LLMs can drastically reduce this burden. They can read associated documents and pre-fill hundreds of metadata fields in minutes, turning hours of manual labor into a quick validation step. Because they are fast, consistent and tireless, keeping metadata aligned with the latest version of the standard becomes much easier.
Compliance, Policies and PII at Scale
In biopharma, we handle large volumes of documents that require careful review - whether it’s for PII, retention policies or adverse event reporting. Manual processing is slow and expensive, while rule-based systems are brittle and often miss edge cases.
LLMs offer a scalable, cost-effective alternative. They can flag the presence of sensitive data, identify policy references or annotate retention requirements automatically. This enables fast, consistent document checks across massive corpora.
Register and Organize Internal and Collaboration Data
External data brings unique challenges. While internal assets may follow consistent formats and metadata standards, collaborations rarely do. We’ve seen cases where key metadata was emailed separately or omitted entirely, leading to the loss of critical context. Information gets scattered across systems and informal channels.
LLM agents can help validate incoming data packages against internal standards, flag missing or inconsistent elements, and even reconstruct metadata from available documentation. This reduces manual work, improves data reliability and offers a safety net for registering both historical and new datasets.

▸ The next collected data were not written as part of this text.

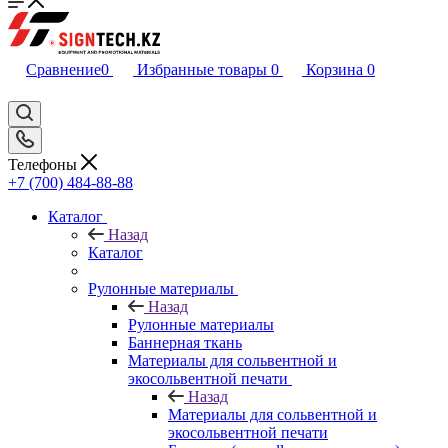
Сравнение
0
Избранные товары
0
Корзина
0
Телефоны
+7 (700) 484-88-88
Каталог
Назад
Каталог
Рулонные материалы
Назад
Рулонные материалы
Баннерная ткань
Материалы для сольвентной и
экосольвентной печати
Назад
Материалы для сольвентной и
экосольвентной печати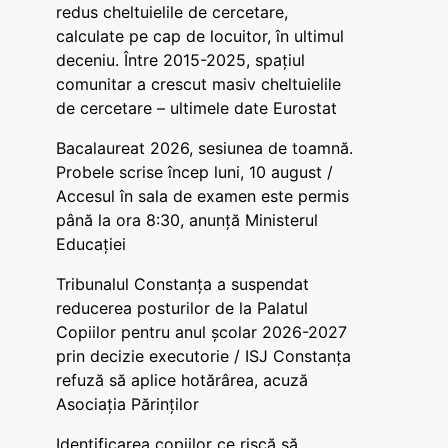
redus cheltuielile de cercetare,
calculate pe cap de locuitor, în ultimul
deceniu. Între 2015-2025, spațiul
comunitar a crescut masiv cheltuielile
de cercetare – ultimele date Eurostat
Bacalaureat 2026, sesiunea de toamnă.
Probele scrise încep luni, 10 august /
Accesul în sala de examen este permis
până la ora 8:30, anunță Ministerul
Educației
Tribunalul Constanța a suspendat
reducerea posturilor de la Palatul
Copiilor pentru anul școlar 2026-2027
prin decizie executorie / ISJ Constanța
refuză să aplice hotărârea, acuză
Asociația Părinților
Identificarea copiilor ce riscă să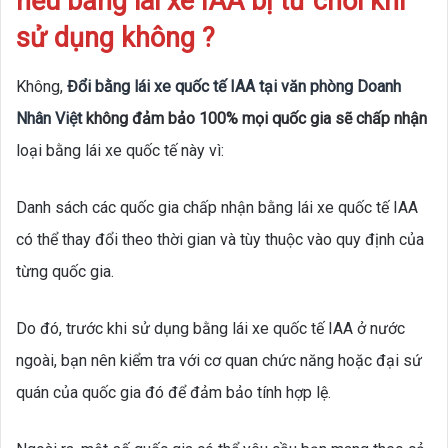
nếu bằng lái xe IAA bị từ chối khi
sử dụng không ?
Không,
Đổi bằng lái xe quốc tế IAA tại văn phòng Doanh
Nhân Việt
không đảm bảo 100% mọi quốc gia sẽ chấp nhận
loại bằng lái xe quốc tế này vì:
Danh sách các quốc gia chấp nhận bằng lái xe quốc tế IAA
có thể thay đổi theo thời gian và tùy thuộc vào quy định của
từng quốc gia.
Do đó, trước khi sử dụng bằng lái xe quốc tế IAA ở nước
ngoài, bạn nên kiểm tra với cơ quan chức năng hoặc đại sứ
quán của quốc gia đó để đảm bảo tính hợp lệ.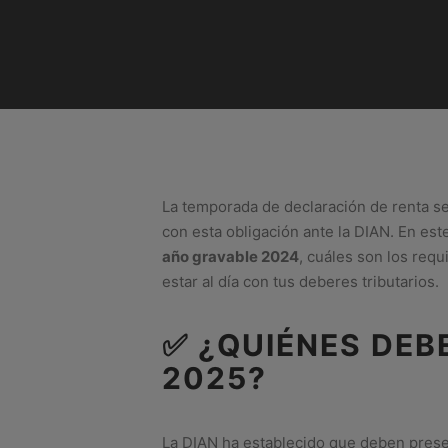
La temporada de declaración de renta se
con esta obligación ante la DIAN. En est
año gravable 2024
, cuáles son los req
estar al día con tus deberes tributarios.
✅ ¿QUIÉNES DEB
2025?
La DIAN ha establecido que deben presen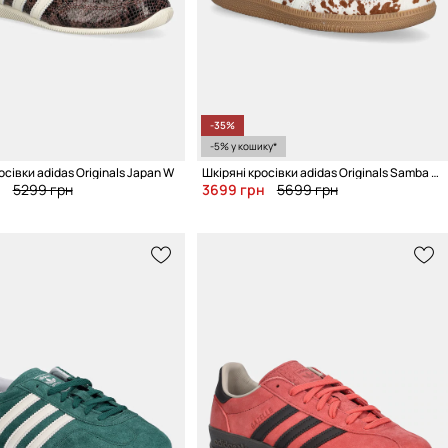
-35%
-5% у кошику*
осівки adidas Originals Japan W
Шкіряні кросівки adidas Originals Samba LT W
н
5299 грн
3699 грн
5699 грн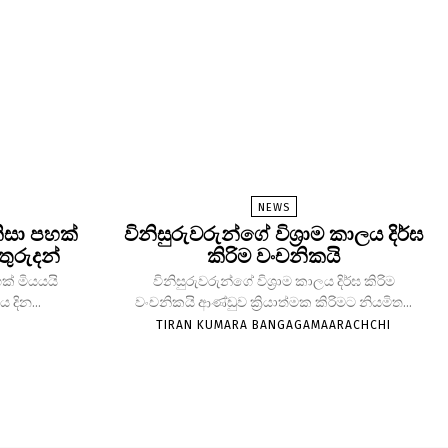
NEWS
ිසා පහක්
විනිසුරුවරුන්ගේ විශ්‍රාම කාලය දිර්ඝ
තුරුදන්
කිරිම වංචනිකයි
ක් මියයයි
විනිසුරුවරුන්ගේ විශ්‍රාම කාලය දිර්ඝ කිරිම
 දින...
වංචනිකයි ආණ්ඩුව ක්‍රියාත්මක කිරිමට නියමිත...
TIRAN KUMARA BANGAGAMAARACHCHI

Accelerating Data Harmonization
LLMs excel at understanding semantics when given the right context. This makes them highly effective for suggesting harmonization strategies. For example, they can easily detect that a dataset column labeled “Sex” with values 0/1 should map to an internal standard like “Participant Gender” with “Male”/“Female.”
Used this way, LLMs can drive automated suggestions for harmonization pipelines, making integration across datasets faster and more accurate.
Implementation Challenges
Despite these opportunities, biopharma implementations must meet several key requirements to be viable:
- Contextual grounding: LLMs must have access to relevant source documents (protocols, lab notes, QC reports).
- Human-in-the-loop validation: All outputs should be treated as drafts and reviewed by experts.
- Transparent reasoning: LLMs must clearly document their evidence and assumptions.
- Hallucination detection: Suspect outputs should be flagged for deeper review.
- Reproducibility: Identical inputs should produce consistent results.
- Full audit trails: Each run must log input sources, reasoning steps and outputs for traceability.
These guardrails ensure AI outputs are reliable and auditable. In regulated industries, transparency and predictability matter more than creativity or novelty. While tech trends often prioritize “magical” user experiences, that tradeoff doesn’t work for biopharma. Here, we must prove - clearly and repeatedly - that a promising new idea actually delivers results.
For AI to become part of daily operations, it must follow the same principle. Otherwise, it will remain confined to discovery-stage proof-of-concepts.
Takeaway
Advanced capabilities require a stable foundation. Data quality and its readiness for AI are the most cited reasons for the failure of AI initiatives. That’s especially true for biopharma, where the stakes and transparency requirements are higher than in other sectors.
That’s why I wanted to focus on the small data management use cases over advanced analytics, drug discovery or autonomous agents. As it turns out, the most important practice during the AI revolution is “thinking through the task step-by-step”. Making data trustable and complete is a “Step 1”.